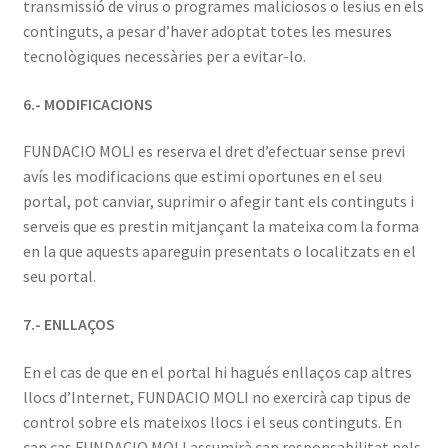
transmissió de virus o programes maliciosos o lesius en els
continguts, a pesar d’haver adoptat totes les mesures
tecnològiques necessàries per a evitar-lo.
6.- MODIFICACIONS
FUNDACIO MOLI es reserva el dret d’efectuar sense previ
avís les modificacions que estimi oportunes en el seu
portal, pot canviar, suprimir o afegir tant els continguts i
serveis que es prestin mitjançant la mateixa com la forma
en la que aquests apareguin presentats o localitzats en el
seu portal.
7.- ENLLAÇOS
En el cas de que en el portal hi hagués enllaços cap altres
llocs d’Internet, FUNDACIO MOLI no exercirà cap tipus de
control sobre els mateixos llocs i el seus continguts. En
cap cas FUNDACIO MOLI assumirà cap responsabilitat pels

**Your assignment**
Repeat only the stretch of lines that begins at the line containing "portal, pot canviar, suprimir" and ends at the last line above, both included.

**Response to this exercise**
portal, pot canviar, suprimir o afegir tant els continguts i
serveis que es prestin mitjançant la mateixa com la forma
en la que aquests apareguin presentats o localitzats en el
seu portal.
7.- ENLLAÇOS
En el cas de que en el portal hi hagués enllaços cap altres
llocs d’Internet, FUNDACIO MOLI no exercirà cap tipus de
control sobre els mateixos llocs i el seus continguts. En
cap cas FUNDACIO MOLI assumirà cap responsabilitat pels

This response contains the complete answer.